Aus insgesamt über 260 Nominierungen standen zwölf Einzelsportlerinnen und -sportler sowie eine Mannschaft im Mittelpunkt der Ehrung. In den Kategorien „mit Förderung“ – also für den Sport freigestellt – sowie „ohne Förderung“, bei denen sportliche Höchstleistungen parallel zum Polizeiberuf erbracht werden, wurden jeweils drei Sportlerinnen und drei Sportler ausgezeichnet.

Der Vorsitzende des DPSK, Andreas Sarter, bedankte sich bei dem Organisationsteam der Hamburger Polizei und hob die Wichtigkeit des Polizei- und Wettkampfsports hervor, der Zusammenhalt und Gemeinschaft fördert und für körperliche und mentale Fitness in der Polizei unerlässlich ist.  

Frauen ohne Förderung:

  1. Platz: Lisa Brömmel – Radsport
  2. Platz: Alina Flehmer – Ju-Jutsu
  3. Platz: Leonie Mathe – Schwimmen


Männer ohne Förderung:

  1. Platz: Hannes Namberger – Trail- und Ultralauf
  2. Platz: Peter Lohmann – Triathlon
  3. Platz: Raphael Steinbacher – Kampfsport


Frauen mit Förderung:

  1. Platz: Ramona Hofmeister – Snowboard Race
  2. Platz: Jessica Degenhardt – Rennrodeln
  3. Platz: Daniela Maier – Skicross


Männer mit Förderung:

  1. Platz: Francesco Friedrich – Bob
  2. Platz: Fabian Meyer – Ju-Jutsu
  3. Platz: Felix Loch – Rennrodeln

Als beste Mannschaft wurde die Frauenfußballmannschaft ausgezeichnet.

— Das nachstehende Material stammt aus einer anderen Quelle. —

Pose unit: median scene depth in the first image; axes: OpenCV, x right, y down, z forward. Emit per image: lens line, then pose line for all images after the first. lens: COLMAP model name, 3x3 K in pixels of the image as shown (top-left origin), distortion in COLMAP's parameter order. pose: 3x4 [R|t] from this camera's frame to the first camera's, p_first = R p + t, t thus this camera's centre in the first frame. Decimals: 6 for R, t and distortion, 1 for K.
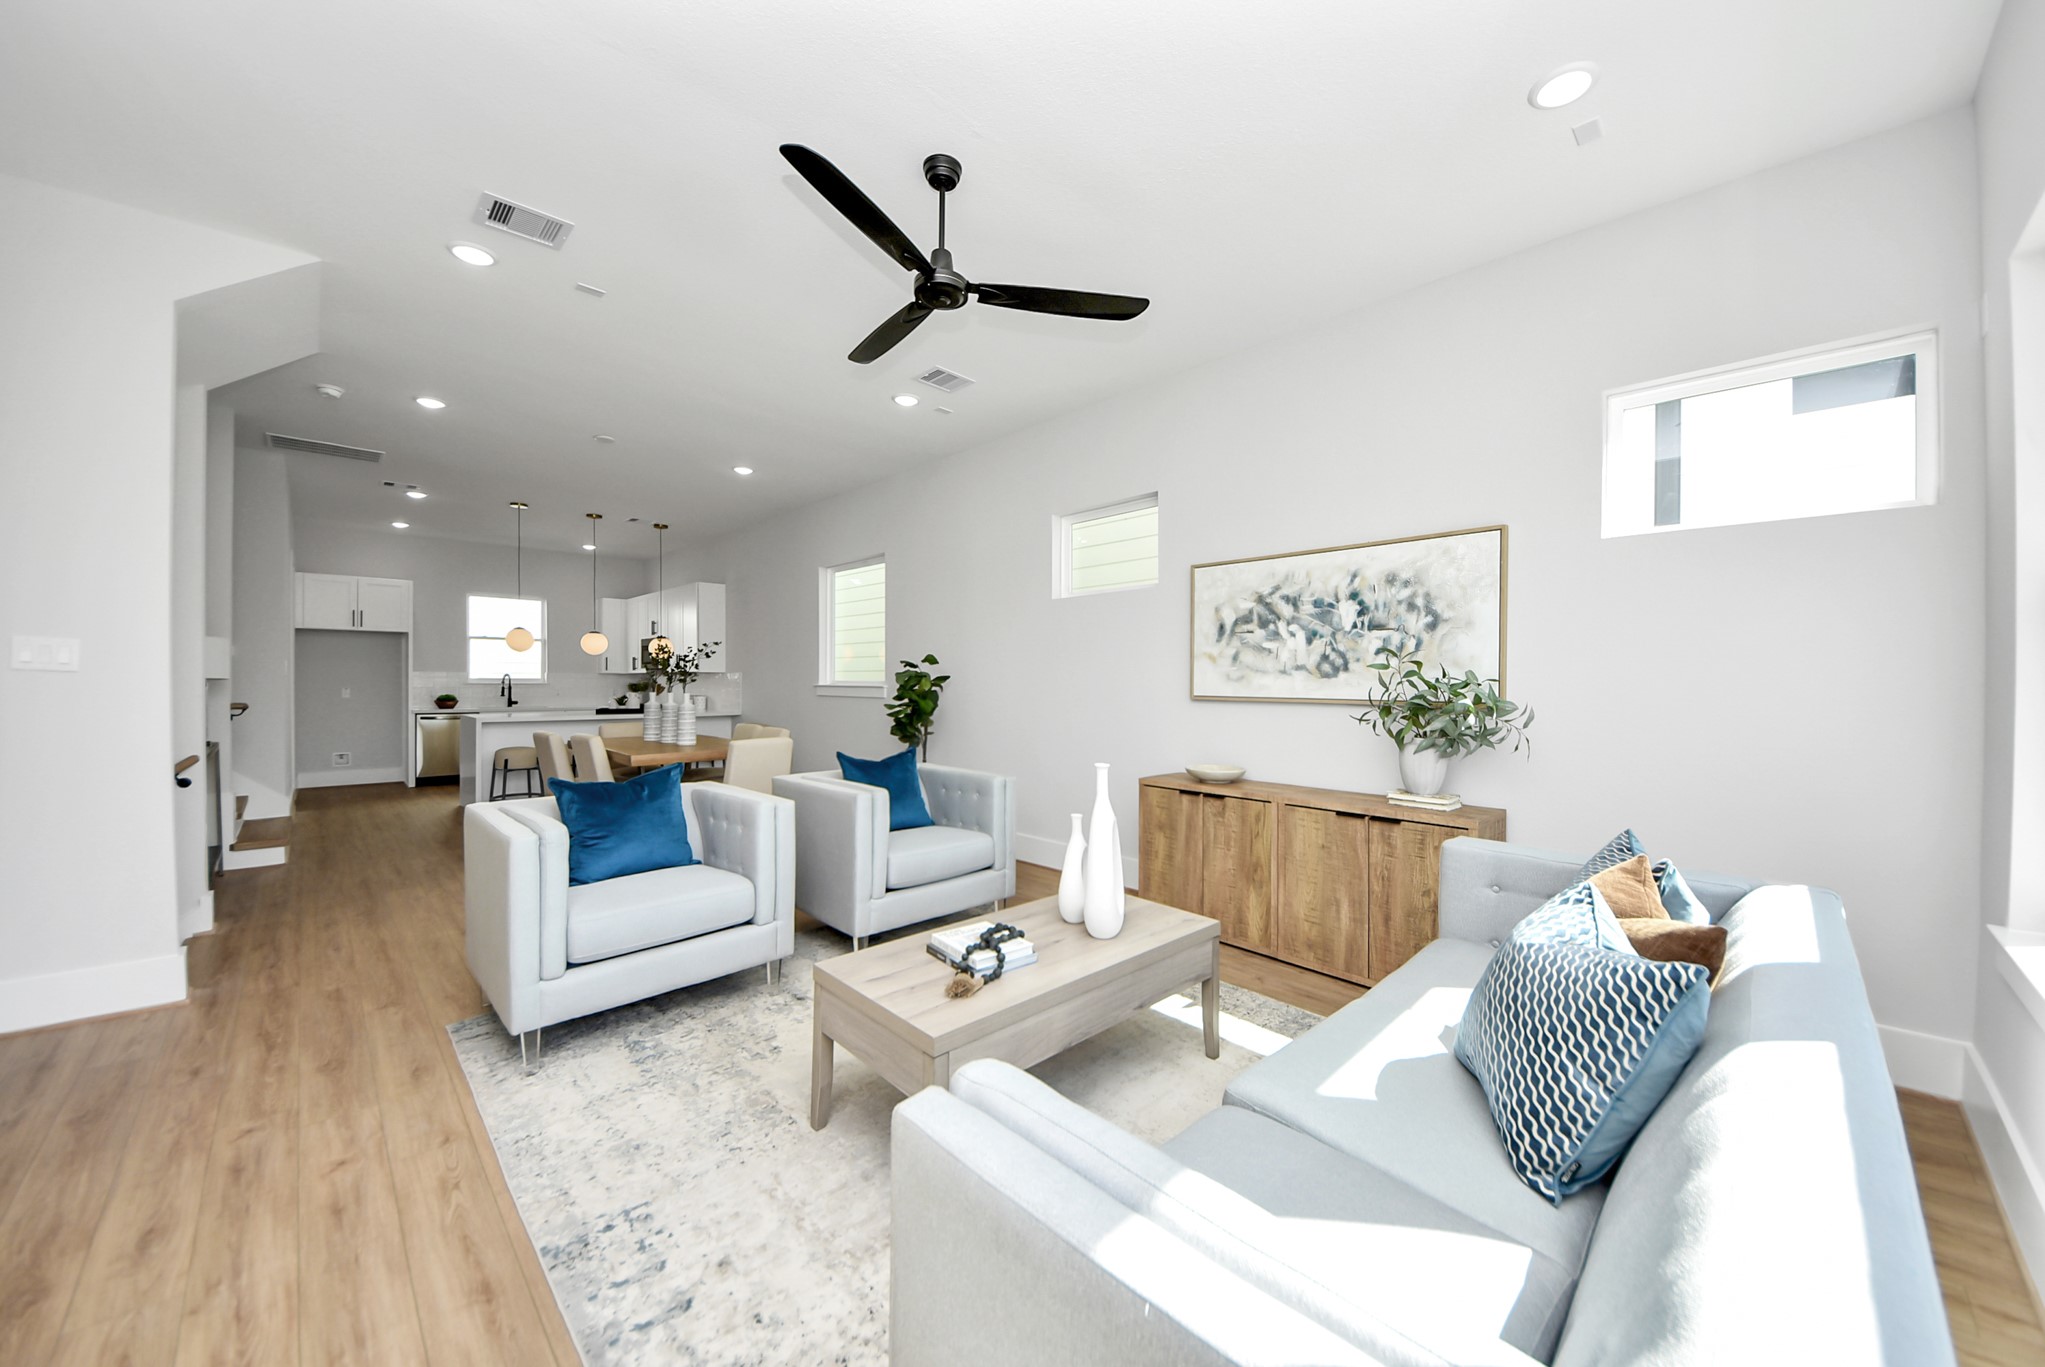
lens RADIAL K [[756.2, 0, 1062.4], [0, 756.2, 685.8], [0, 0, 1]] dist [-0.001046, -0.000252]
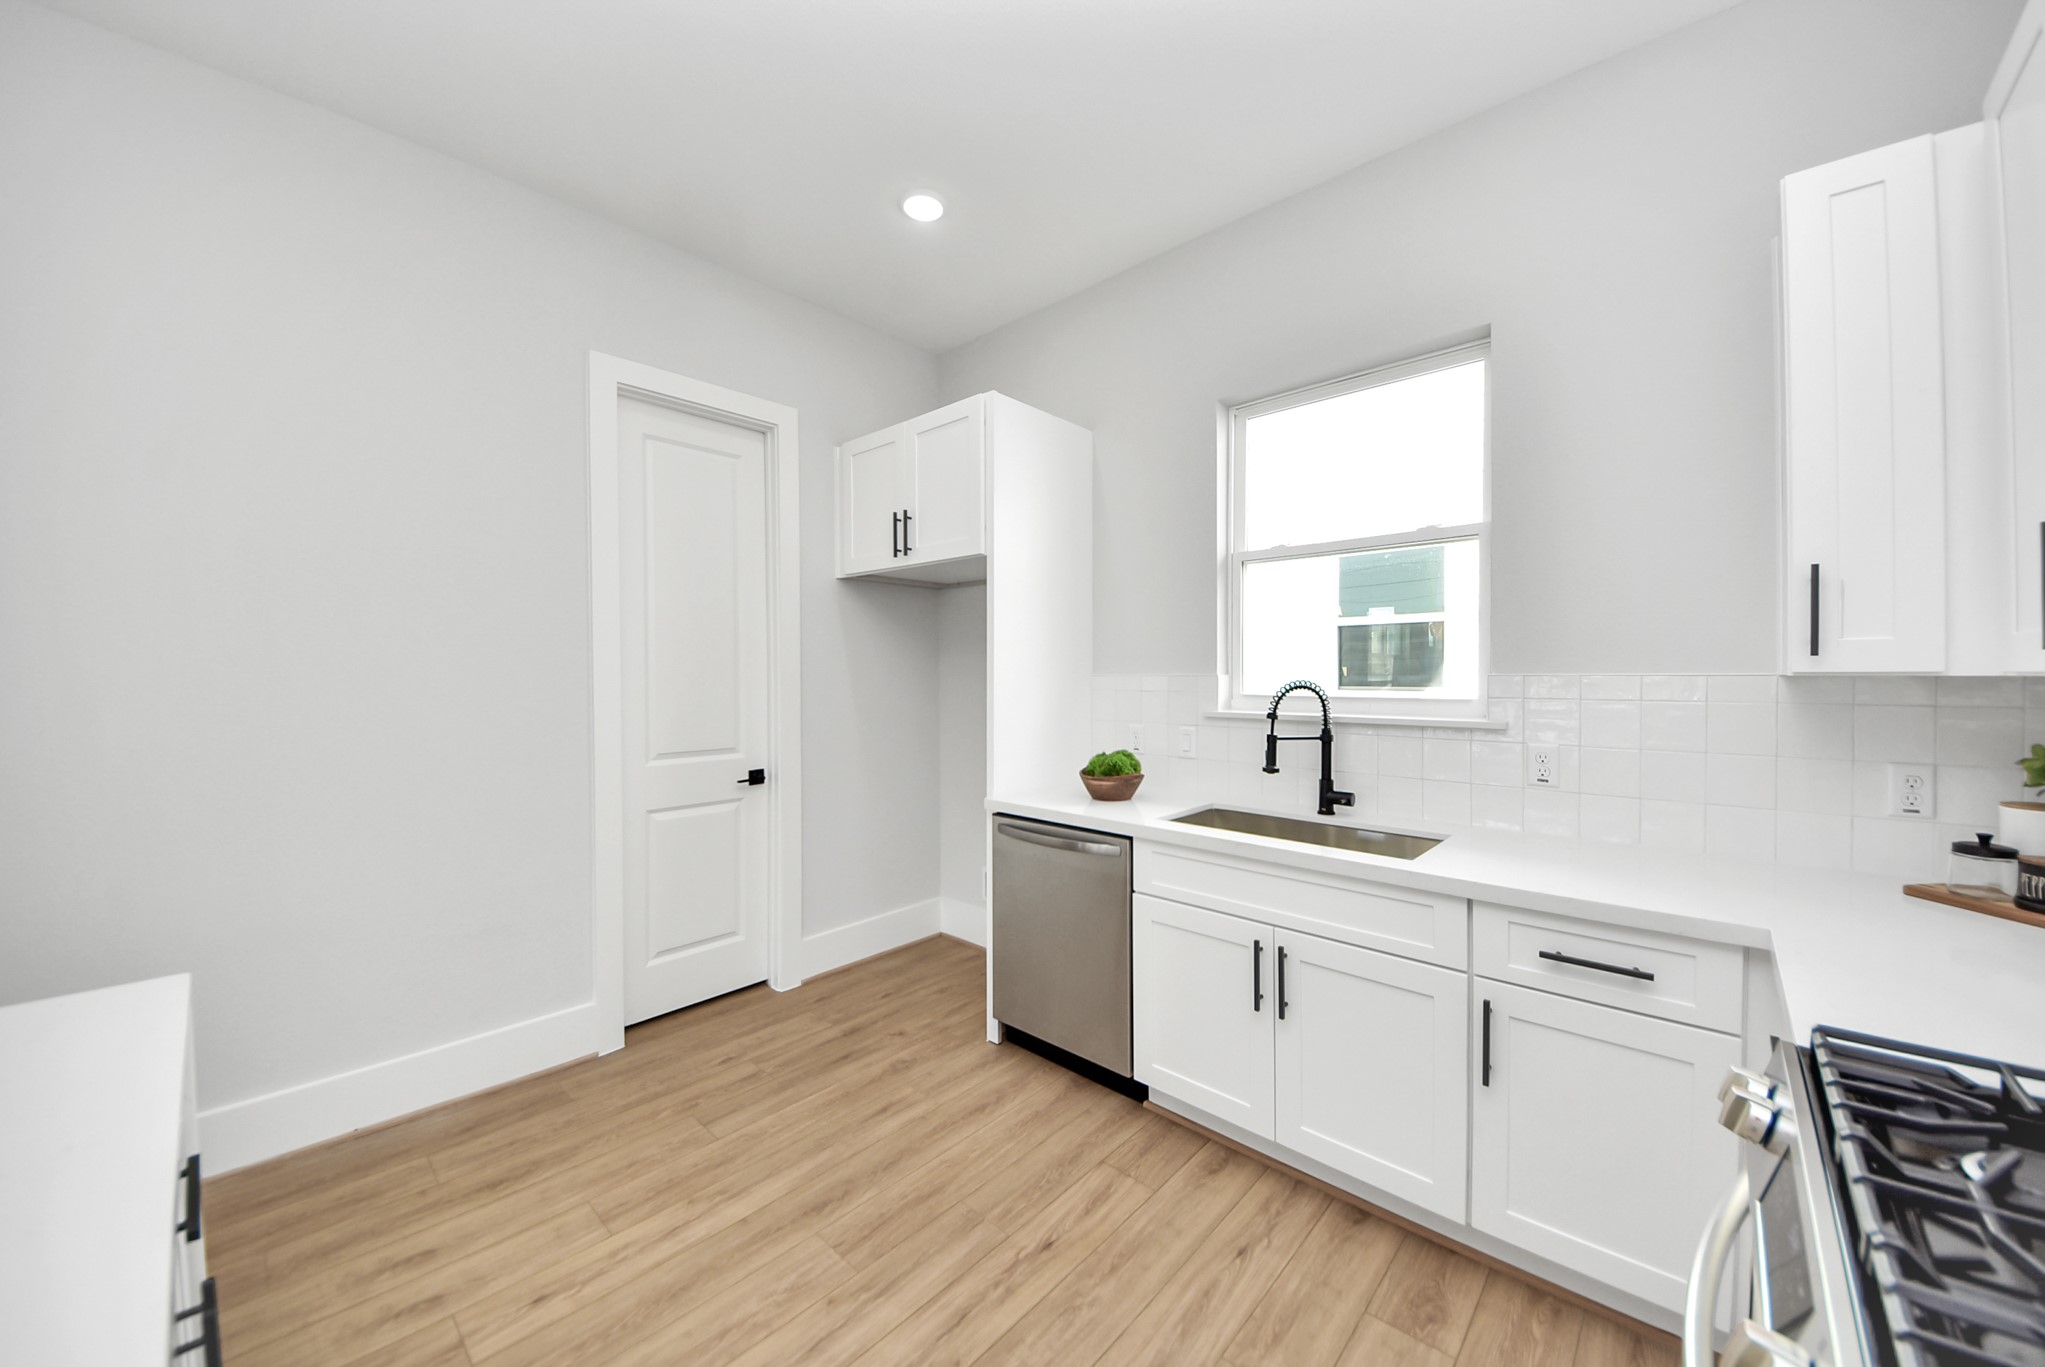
lens RADIAL K [[709.5, 0, 1022.5], [0, 709.5, 683.5], [0, 0, 1]] dist [-0.000405, -0.007449]
pose [[0.030061, 0.000683, -0.999548, -0.569166], [-0.005010, 0.999987, 0.000533, -0.016691], [0.999536, 0.004992, 0.030064, 1.015973]]
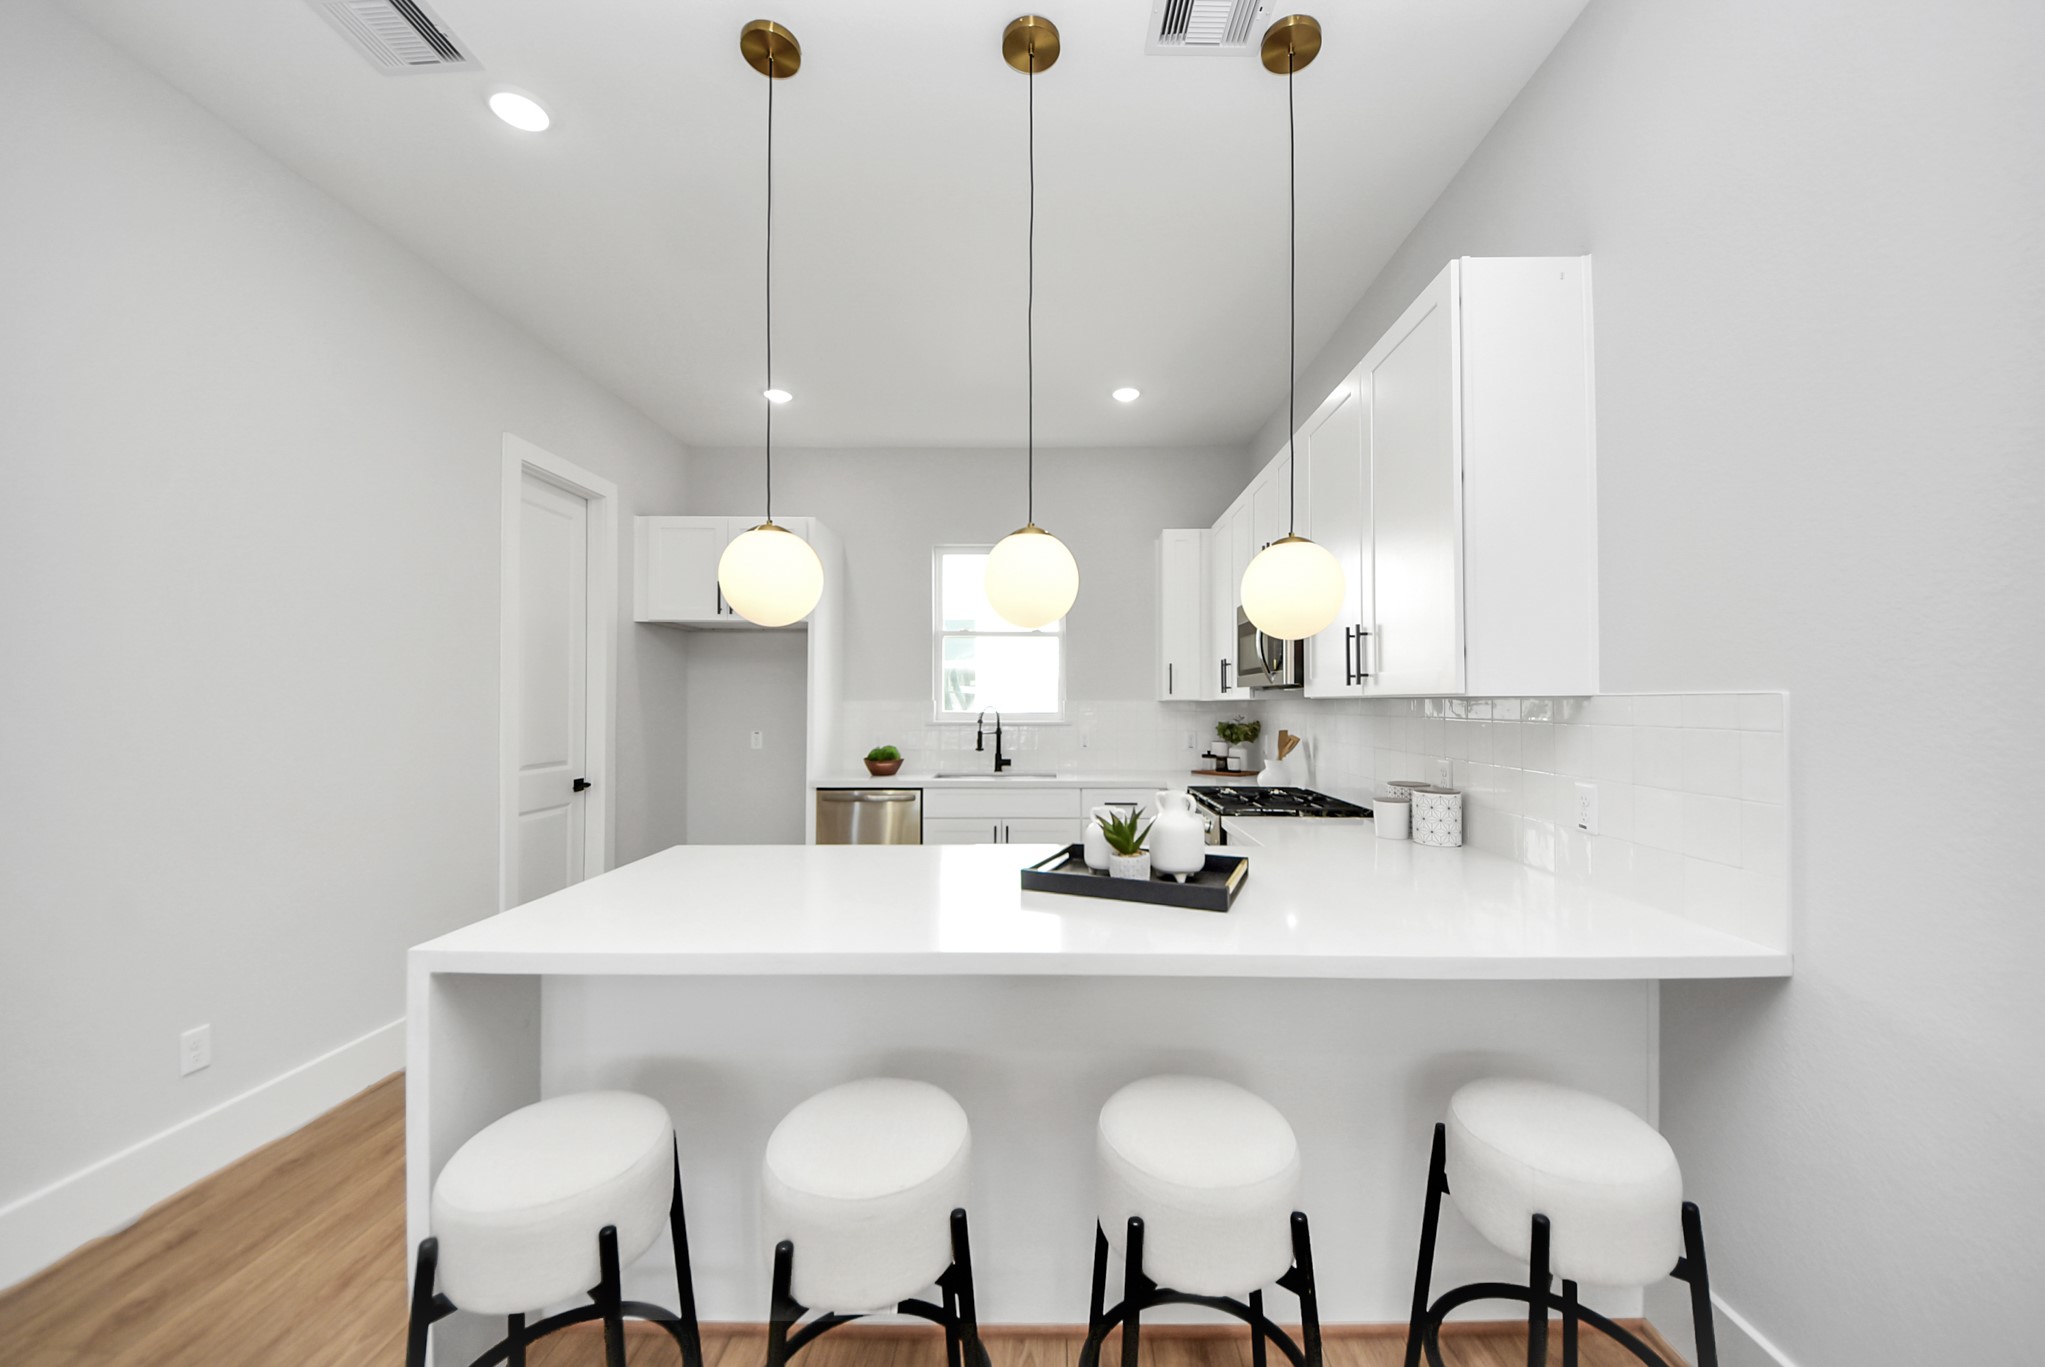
lens RADIAL K [[708.1, 0, 1021.8], [0, 708.1, 691.6], [0, 0, 1]] dist [-0.001659, -0.000160]
pose [[0.669351, -0.017694, -0.742735, -0.432088], [0.001241, 0.999742, -0.022698, -0.015001], [0.742945, 0.014272, 0.669200, 0.801723]]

Die Ehrung für die beste Gesamtleistung ging an den Bobpiloten und mehrfachen Olympiasieger Francesco Friedrich.

Die Polizeisportlerehrung ist das Highlight zum Abschluss des Sportjahres – und bot einmal mehr einen festlichen Rahmen, um das Engagement und die außergewöhnlichen Leistungen der Athletinnen und Athleten eindrucksvoll zu würdigen.